Introduction

Metrics For Content Effectiveness: Part 3 of probably 4: The pageview is dead. Long live the pageview.

Metrics For Content Effectiveness: Part 3 of probably 4: The pageview is dead. Long live the pageview.

Remember last time, I said pageviews was a crappy metric for measuring content effectiveness? Well, today, I’m here to tell you about an exception.

I had a client who was changing up some content on a particular topic. If we looked at engagement rates (like the dwell and scroll, clicks on the page, etc), it was pretty good. It’s niche content that you’re unlikely to just stumble upon. Most people who made it to the page had a very specific thing to do and they did it, regardless of how difficult it was. But they just needed more people to visit the page. They wanted to update their content to be good, digestible, but also easy to find.

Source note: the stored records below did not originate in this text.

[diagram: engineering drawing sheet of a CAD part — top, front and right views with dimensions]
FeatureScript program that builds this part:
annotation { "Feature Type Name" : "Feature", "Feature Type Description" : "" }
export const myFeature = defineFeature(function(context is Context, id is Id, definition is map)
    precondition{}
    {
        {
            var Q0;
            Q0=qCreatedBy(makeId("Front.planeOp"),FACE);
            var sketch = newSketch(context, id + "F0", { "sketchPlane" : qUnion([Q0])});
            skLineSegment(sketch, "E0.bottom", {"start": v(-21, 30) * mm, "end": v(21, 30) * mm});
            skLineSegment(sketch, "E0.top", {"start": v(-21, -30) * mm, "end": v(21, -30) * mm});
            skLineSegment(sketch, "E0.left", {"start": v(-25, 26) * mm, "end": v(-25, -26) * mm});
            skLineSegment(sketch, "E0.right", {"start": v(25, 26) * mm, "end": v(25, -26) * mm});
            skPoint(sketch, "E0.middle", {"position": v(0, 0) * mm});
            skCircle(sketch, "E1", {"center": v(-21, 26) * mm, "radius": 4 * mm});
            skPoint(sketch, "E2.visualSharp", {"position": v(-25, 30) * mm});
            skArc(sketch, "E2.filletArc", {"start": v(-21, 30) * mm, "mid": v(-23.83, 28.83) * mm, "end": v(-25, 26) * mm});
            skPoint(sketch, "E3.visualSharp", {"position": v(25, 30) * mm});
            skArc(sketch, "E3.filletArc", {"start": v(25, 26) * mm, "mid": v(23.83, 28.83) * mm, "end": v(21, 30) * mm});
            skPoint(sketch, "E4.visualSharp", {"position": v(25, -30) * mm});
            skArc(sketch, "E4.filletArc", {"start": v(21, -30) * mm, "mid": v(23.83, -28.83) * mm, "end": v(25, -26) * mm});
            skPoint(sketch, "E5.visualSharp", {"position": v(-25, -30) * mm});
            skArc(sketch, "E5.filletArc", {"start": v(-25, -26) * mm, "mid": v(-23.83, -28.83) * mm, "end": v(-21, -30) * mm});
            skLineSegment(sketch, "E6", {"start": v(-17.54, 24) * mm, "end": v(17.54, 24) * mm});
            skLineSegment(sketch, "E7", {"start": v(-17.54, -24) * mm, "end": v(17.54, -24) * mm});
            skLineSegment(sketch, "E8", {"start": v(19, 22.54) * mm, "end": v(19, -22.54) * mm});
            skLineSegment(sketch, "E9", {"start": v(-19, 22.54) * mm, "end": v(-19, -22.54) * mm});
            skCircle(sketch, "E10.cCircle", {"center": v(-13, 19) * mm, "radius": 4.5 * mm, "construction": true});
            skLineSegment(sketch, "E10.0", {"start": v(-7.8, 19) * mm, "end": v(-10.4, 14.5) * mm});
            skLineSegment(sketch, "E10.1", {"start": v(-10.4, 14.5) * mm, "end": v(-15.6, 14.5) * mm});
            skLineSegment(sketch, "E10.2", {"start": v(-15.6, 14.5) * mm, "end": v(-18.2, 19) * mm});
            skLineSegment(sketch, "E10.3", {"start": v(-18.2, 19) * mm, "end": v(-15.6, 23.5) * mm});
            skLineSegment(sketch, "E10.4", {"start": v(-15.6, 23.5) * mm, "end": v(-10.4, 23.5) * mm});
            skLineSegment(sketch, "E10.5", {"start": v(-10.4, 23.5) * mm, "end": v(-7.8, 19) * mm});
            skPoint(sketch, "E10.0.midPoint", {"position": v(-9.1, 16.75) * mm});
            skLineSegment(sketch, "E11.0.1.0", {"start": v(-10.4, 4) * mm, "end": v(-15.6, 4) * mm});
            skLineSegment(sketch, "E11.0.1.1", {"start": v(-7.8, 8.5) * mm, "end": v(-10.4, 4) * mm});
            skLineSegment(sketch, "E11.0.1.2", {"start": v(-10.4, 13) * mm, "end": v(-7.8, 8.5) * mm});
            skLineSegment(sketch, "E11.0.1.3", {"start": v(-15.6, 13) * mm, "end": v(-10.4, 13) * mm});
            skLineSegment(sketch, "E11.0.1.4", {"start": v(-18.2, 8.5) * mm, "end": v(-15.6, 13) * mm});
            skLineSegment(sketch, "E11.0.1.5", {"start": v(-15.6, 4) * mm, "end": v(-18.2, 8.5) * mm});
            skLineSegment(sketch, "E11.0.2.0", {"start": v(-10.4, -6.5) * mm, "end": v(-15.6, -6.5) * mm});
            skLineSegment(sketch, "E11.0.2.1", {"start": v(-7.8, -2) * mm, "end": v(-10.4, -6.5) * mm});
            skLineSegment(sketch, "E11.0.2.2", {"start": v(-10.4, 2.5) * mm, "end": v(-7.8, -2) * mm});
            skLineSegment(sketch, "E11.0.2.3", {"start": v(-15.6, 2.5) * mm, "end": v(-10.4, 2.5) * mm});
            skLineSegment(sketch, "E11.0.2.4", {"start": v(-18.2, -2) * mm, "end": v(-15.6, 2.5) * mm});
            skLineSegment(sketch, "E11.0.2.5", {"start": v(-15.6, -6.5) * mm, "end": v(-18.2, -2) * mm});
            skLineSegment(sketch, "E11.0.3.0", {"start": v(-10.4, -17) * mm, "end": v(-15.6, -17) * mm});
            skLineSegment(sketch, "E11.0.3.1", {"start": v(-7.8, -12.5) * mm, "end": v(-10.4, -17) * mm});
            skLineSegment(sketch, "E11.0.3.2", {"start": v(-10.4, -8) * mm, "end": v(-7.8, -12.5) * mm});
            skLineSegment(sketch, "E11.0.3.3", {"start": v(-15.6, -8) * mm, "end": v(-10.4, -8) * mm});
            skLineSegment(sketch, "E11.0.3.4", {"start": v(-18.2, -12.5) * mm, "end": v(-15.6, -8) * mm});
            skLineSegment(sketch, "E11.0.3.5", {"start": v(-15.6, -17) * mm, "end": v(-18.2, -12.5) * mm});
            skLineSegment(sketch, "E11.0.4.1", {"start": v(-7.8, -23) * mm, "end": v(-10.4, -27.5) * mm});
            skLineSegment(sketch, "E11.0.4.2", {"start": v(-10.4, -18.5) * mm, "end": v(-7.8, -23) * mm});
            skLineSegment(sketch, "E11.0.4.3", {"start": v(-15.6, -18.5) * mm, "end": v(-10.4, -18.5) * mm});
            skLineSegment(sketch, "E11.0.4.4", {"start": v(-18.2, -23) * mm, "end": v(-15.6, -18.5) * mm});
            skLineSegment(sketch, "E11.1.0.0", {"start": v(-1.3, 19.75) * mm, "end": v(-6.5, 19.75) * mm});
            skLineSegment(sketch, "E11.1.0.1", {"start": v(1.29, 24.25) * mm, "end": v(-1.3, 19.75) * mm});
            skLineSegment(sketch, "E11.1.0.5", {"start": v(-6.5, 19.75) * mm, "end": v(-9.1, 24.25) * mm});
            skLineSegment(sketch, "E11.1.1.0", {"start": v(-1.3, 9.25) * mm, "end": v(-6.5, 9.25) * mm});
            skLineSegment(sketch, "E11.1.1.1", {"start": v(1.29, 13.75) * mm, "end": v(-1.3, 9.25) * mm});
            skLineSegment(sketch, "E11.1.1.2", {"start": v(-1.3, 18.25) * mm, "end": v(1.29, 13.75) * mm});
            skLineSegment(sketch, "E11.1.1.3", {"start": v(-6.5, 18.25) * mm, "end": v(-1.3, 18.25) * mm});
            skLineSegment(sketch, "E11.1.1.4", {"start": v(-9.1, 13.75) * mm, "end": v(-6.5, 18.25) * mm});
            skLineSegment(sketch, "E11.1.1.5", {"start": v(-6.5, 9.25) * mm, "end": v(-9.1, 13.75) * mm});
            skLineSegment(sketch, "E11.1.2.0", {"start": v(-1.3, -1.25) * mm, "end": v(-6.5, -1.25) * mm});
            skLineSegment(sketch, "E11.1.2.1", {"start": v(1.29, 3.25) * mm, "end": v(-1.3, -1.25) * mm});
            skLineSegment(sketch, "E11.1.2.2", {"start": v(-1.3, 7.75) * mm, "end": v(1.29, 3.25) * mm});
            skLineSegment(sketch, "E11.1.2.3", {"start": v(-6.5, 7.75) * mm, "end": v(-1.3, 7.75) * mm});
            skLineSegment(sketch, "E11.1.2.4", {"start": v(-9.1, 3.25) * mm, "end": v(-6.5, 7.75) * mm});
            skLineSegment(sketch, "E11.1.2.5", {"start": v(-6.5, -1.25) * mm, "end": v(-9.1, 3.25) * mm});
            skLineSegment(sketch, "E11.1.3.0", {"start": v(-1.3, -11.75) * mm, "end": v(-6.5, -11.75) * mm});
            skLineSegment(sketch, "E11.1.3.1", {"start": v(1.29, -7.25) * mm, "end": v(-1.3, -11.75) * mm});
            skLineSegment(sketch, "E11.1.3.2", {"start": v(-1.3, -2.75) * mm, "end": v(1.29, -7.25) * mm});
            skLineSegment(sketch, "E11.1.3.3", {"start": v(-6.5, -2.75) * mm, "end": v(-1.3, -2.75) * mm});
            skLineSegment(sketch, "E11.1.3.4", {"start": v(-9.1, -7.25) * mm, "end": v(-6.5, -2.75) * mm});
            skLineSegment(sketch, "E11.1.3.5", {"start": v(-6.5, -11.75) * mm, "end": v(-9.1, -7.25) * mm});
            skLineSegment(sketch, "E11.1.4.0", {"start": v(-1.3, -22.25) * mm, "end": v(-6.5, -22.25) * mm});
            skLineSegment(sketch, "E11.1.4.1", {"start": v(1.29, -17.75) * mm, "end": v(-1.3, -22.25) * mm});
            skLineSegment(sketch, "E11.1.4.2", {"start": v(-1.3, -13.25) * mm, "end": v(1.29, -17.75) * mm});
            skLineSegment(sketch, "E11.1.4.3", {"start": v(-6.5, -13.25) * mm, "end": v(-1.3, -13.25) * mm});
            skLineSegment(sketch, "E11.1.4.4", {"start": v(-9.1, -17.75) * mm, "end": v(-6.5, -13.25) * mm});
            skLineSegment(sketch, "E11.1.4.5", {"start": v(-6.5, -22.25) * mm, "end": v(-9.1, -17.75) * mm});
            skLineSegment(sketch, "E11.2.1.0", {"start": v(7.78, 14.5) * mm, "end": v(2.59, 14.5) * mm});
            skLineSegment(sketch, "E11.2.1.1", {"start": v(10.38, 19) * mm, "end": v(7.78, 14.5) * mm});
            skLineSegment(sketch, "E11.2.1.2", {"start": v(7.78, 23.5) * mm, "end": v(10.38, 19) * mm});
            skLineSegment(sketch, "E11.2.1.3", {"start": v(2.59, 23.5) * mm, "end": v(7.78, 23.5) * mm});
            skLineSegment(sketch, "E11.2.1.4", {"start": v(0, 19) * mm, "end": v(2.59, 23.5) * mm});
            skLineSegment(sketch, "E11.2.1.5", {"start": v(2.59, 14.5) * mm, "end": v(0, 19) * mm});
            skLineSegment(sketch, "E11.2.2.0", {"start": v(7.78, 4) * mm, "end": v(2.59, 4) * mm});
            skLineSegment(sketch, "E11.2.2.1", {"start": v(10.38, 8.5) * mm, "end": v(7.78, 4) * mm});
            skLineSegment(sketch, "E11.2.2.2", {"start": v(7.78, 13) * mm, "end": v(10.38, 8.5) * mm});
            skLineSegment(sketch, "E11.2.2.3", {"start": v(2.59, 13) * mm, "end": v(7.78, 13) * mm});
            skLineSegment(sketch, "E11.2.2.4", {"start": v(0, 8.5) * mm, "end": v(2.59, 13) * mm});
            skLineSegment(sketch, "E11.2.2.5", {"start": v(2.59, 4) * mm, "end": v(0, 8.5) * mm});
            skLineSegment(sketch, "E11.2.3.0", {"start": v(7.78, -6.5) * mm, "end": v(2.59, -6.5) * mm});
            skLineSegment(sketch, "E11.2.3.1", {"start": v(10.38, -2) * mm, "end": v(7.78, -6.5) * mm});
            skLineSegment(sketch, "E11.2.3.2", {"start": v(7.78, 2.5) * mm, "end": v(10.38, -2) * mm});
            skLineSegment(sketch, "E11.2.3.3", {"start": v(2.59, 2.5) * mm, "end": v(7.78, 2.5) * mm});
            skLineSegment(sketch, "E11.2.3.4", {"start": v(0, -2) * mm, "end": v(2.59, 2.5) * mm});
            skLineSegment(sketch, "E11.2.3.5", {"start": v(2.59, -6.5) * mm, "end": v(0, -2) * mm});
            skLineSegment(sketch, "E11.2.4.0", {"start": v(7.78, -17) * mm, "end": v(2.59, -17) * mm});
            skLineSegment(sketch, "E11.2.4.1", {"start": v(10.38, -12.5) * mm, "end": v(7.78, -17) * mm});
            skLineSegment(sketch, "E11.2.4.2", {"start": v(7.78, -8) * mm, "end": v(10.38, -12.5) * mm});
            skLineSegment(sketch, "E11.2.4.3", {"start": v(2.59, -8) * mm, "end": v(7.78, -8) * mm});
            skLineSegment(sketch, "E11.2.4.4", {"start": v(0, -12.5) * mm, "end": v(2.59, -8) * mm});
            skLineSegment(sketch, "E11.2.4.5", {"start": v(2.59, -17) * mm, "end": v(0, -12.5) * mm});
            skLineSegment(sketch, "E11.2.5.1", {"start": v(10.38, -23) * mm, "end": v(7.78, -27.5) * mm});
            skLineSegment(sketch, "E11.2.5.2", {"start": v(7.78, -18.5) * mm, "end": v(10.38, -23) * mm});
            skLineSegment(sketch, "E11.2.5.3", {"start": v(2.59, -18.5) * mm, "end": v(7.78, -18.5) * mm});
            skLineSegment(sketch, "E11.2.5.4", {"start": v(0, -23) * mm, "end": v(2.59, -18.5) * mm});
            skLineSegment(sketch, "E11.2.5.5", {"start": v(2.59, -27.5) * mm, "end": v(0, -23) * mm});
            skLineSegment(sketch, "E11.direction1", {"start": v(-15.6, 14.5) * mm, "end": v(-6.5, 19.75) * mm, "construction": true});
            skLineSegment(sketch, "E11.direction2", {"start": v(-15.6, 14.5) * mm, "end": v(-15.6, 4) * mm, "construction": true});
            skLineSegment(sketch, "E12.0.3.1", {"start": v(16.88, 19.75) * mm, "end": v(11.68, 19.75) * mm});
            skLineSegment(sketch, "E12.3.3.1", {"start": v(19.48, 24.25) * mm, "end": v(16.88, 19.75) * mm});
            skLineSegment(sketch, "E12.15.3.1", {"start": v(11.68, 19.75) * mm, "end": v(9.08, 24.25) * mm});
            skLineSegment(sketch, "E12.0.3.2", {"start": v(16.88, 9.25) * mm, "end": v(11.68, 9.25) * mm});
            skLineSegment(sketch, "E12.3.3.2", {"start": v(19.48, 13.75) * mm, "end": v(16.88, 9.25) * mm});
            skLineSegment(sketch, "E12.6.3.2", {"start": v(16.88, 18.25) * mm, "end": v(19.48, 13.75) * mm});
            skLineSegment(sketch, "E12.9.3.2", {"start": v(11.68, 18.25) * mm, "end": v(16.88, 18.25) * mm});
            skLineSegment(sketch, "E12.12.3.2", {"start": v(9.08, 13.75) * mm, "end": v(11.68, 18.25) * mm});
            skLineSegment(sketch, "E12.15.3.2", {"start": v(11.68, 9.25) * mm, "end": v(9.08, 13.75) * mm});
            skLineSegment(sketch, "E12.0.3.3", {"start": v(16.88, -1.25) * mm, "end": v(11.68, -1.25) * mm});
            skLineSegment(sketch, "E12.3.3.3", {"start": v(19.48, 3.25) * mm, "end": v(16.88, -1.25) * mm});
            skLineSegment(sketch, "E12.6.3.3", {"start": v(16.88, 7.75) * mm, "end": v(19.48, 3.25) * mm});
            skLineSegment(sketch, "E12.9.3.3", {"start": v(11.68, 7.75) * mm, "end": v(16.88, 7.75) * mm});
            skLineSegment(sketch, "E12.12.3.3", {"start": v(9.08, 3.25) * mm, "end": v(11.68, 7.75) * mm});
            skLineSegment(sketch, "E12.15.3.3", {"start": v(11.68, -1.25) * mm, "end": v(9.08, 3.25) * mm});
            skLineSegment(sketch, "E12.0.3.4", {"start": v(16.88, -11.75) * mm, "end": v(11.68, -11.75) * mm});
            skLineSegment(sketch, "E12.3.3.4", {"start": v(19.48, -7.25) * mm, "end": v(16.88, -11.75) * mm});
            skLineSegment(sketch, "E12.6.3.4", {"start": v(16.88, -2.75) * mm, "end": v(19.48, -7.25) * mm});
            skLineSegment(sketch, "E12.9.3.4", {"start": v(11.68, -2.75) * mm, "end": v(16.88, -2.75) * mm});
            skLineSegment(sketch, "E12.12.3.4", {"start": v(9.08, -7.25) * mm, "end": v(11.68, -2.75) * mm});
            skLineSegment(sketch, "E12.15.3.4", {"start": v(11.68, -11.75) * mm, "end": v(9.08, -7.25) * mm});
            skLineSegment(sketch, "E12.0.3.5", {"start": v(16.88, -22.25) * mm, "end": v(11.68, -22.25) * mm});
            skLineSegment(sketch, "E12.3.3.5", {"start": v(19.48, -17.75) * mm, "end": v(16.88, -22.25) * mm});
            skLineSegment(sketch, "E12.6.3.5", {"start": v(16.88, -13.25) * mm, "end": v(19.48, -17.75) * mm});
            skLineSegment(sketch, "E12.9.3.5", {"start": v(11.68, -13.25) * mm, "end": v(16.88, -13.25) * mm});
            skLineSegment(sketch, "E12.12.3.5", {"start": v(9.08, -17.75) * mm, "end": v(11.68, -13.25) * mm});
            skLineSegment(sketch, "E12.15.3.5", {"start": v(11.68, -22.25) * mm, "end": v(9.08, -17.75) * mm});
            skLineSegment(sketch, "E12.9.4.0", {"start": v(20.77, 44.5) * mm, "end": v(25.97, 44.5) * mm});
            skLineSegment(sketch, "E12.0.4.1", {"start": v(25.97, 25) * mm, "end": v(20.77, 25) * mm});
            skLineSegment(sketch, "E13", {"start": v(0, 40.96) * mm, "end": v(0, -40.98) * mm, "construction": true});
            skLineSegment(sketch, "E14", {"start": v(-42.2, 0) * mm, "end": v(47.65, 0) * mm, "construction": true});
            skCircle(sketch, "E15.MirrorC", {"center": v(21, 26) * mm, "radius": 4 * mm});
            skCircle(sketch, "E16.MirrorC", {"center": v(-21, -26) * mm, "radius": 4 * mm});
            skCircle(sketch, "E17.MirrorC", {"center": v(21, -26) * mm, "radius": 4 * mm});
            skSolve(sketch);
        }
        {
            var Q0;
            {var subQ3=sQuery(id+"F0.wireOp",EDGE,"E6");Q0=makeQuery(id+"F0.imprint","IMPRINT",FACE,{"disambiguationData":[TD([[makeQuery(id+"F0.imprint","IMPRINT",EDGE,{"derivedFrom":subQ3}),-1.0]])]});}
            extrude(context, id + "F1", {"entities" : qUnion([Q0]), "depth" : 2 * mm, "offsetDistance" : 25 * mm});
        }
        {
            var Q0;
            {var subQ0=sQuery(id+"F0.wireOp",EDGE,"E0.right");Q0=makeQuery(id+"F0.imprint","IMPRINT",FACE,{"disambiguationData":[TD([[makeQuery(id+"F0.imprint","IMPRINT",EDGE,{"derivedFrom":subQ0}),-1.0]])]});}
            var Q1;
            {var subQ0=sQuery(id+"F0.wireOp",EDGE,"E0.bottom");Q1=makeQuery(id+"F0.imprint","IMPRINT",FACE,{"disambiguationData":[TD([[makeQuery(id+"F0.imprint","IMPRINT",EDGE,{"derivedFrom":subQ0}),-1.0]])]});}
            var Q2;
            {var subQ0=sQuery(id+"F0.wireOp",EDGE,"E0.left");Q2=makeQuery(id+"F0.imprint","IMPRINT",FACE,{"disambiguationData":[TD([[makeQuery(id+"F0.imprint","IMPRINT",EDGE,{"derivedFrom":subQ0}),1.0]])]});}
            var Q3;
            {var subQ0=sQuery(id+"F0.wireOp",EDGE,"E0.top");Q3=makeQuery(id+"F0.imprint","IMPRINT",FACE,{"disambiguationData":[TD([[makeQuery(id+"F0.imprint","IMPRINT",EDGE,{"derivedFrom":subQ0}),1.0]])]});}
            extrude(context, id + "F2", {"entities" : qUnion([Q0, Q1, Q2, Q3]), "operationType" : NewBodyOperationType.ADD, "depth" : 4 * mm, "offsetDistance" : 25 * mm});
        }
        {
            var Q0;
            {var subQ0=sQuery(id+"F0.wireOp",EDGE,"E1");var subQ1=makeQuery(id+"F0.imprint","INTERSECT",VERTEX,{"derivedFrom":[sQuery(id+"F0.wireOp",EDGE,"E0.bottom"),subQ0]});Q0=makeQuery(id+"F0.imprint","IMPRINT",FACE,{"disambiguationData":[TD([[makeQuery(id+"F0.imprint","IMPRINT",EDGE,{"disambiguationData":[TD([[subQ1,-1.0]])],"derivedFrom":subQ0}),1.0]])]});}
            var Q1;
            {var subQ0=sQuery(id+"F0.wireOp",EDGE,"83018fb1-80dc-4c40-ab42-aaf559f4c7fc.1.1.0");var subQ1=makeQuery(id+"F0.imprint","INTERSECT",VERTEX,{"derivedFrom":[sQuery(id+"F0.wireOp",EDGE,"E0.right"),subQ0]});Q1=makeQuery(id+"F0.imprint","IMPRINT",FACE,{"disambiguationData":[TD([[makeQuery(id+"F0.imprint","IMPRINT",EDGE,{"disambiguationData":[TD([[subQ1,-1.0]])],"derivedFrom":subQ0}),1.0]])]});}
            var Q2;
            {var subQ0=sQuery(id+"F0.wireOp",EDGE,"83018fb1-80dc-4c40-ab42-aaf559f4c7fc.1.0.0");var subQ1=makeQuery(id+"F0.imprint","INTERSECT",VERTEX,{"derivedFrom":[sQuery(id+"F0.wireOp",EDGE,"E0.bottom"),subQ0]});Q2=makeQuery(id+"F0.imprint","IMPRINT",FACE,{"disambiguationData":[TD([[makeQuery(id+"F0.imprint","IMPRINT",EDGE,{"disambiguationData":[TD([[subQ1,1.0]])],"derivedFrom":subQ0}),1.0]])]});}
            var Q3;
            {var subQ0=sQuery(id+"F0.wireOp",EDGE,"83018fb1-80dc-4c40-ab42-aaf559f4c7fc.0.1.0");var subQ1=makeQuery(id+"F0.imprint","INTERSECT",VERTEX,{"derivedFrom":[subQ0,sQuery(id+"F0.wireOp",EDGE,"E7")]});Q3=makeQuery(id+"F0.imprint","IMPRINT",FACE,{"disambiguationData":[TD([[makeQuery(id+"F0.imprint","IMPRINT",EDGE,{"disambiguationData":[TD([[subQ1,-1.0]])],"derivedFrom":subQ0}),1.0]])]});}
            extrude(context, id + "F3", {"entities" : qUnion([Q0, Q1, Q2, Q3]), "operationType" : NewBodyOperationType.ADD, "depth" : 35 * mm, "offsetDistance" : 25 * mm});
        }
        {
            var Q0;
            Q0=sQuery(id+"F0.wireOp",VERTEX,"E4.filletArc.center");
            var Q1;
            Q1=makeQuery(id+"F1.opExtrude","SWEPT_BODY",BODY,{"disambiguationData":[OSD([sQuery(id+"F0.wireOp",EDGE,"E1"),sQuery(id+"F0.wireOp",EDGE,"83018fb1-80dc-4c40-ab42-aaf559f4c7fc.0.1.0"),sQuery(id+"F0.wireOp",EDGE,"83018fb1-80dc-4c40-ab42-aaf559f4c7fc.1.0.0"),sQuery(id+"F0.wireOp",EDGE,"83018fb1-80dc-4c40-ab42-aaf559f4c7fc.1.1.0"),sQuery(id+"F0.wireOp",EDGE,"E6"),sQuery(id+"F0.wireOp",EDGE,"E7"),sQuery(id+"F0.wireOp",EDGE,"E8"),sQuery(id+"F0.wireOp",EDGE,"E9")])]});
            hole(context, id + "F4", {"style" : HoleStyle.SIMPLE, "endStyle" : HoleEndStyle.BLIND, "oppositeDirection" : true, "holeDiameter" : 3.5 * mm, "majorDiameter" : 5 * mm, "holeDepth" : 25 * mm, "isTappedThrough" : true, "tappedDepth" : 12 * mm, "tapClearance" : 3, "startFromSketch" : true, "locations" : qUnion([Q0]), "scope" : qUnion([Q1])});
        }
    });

This client was, unquestionably, the absolute authority on this topic. But you wouldn’t know it if you looked at organic search results. They sometimes came in at the bottom, even when the query included their organization name. Organic search was instead dominated by “middlemen businesses” that would invariably give you the same information, but not before trying to sell you something.

The client made changes to the content. There was a lot of usability testing, surveys, and talking to the customers. They didn’t change or adjust their content specifically for SEO purposes. But they kept it in mind.

So how could we measure the success of this change? The users who already made it to the page almost always completed their task, so our content engagement rate was already good. It was unlikely to improve much. Instead, we looked to see if we could get an increase in pageviews from organic search, without a marked dip in engagement. We also looked at a time-to-task metric – how long it took for users to get to the page and click on a few specific links. We wanted that to go down in relation to what we saw in the usability testing.

We didn’t just look at one metric’s change over time. We looked at three within the context of each other. And that let us know if our content updates were successful. If just one metric got better or worse, that didn’t mean we’d succeeded, or failed. But put all three together, we could see where our changes were making an impact.